The strength of the Failed States Index is its ability to distill millions of pieces of information into a form that is relevant as well as easily digestible and informative. Daily, the Fund for Peace collects thousands of reports and information from around the world, detailing the existing social, economic and political pressures faced by each of the 177 countries that we analyze.

The Fund for Peace’s software performs content analysis on this collected information. Through sophisticated search parameters and algorithms, the CAST software separates the relevant data from the irrelevant. Guided by 12 primary social, economic and political indicators (each split into an average of 14 sub-indicators), the CAST software analyzes the collected information using specialized search terms that flag relevant items. This analysis is then converted using an algorithm into a score representing the significance of each of the various pressures for a given country.

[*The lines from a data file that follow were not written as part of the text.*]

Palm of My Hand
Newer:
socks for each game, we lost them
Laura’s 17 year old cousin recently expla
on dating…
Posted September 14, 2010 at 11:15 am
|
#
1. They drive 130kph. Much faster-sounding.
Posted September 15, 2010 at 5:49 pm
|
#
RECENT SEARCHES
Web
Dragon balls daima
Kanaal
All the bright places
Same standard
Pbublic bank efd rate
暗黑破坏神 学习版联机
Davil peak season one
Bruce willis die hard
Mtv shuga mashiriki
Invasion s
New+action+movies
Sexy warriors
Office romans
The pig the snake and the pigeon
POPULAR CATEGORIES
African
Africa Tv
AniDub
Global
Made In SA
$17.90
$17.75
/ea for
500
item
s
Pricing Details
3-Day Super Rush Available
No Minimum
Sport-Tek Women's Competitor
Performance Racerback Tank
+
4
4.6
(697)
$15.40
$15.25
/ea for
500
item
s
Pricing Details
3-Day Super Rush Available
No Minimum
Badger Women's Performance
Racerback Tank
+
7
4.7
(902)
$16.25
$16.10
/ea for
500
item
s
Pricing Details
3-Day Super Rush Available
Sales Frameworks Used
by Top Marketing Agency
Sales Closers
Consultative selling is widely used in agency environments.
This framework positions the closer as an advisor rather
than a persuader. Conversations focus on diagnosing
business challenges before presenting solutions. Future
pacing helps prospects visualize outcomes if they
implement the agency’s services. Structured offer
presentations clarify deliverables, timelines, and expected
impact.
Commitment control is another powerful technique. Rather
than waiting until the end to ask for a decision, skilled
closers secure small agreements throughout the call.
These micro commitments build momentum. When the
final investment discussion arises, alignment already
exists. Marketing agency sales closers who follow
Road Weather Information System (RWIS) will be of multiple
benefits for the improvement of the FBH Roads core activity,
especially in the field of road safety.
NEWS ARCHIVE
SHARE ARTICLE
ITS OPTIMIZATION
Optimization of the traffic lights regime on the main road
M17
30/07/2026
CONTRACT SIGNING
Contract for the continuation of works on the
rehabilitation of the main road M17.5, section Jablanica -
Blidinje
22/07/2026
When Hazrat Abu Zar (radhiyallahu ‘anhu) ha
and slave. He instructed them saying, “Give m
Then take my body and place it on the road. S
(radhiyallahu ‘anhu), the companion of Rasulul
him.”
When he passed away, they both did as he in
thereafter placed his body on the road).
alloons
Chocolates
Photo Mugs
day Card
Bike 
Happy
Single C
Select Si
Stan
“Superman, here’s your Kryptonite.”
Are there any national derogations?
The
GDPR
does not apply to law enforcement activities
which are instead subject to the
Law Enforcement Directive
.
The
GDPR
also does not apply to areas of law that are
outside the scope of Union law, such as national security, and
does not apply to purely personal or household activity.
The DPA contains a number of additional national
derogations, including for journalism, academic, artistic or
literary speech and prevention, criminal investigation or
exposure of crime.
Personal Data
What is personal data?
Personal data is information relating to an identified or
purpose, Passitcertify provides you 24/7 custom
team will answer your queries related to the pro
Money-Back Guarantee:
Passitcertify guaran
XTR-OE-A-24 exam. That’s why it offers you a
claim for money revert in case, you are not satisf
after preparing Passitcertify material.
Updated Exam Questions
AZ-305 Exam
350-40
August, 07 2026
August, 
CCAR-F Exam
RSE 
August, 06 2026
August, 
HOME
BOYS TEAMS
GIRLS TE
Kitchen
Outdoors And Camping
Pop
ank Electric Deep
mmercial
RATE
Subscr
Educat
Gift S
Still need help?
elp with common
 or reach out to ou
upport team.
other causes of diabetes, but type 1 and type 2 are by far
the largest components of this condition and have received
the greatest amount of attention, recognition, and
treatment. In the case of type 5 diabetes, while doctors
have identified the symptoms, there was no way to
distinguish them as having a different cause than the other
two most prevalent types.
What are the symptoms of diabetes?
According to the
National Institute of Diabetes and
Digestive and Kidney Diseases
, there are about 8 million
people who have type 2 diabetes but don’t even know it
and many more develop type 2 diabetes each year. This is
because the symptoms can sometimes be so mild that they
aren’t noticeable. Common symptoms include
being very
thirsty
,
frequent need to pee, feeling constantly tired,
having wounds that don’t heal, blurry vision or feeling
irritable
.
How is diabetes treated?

Georgian Score: 58 from 177 country, in 2006 – 60 (Then lower in the list, the better)

 Score Rank Different
Mounting Demograpic Pressures 6.30 103 0.30
Massive Movement of Refugees or Internally-Displaced Persons 6.80 41 0.00
Vengeance-Seeking Group Grievance 7.60 36 0.20
Chronic and Sustained Human Flight 5.70 97 -0.40
Uneven Economic Development 7.00 103 0.00
Poverty and Sharp or Severe Economic Decline 5.70 93 0.20
Legitimacy of the State 7.90 55 0.20
Progressive Deterioration of Public Services 6.10 92 -0.20
Violation of Human Rights and Rule of Law 5.40 111 -0.20
Security Apparatus 7.80 34 -0.30
Rise of Factionalized Elites 7.80 49 0.70
Intervention of External Actors 8.20 21 -0.40
Total 82.30 58 0.10

Each Indicator is rated on a 1 to 10 scale with 1 (low) being the most stable and 10 (high) being the most at-risk of collapse and violence. Think of it as trying to bring down a fever, with high being dangerous and low being acceptable.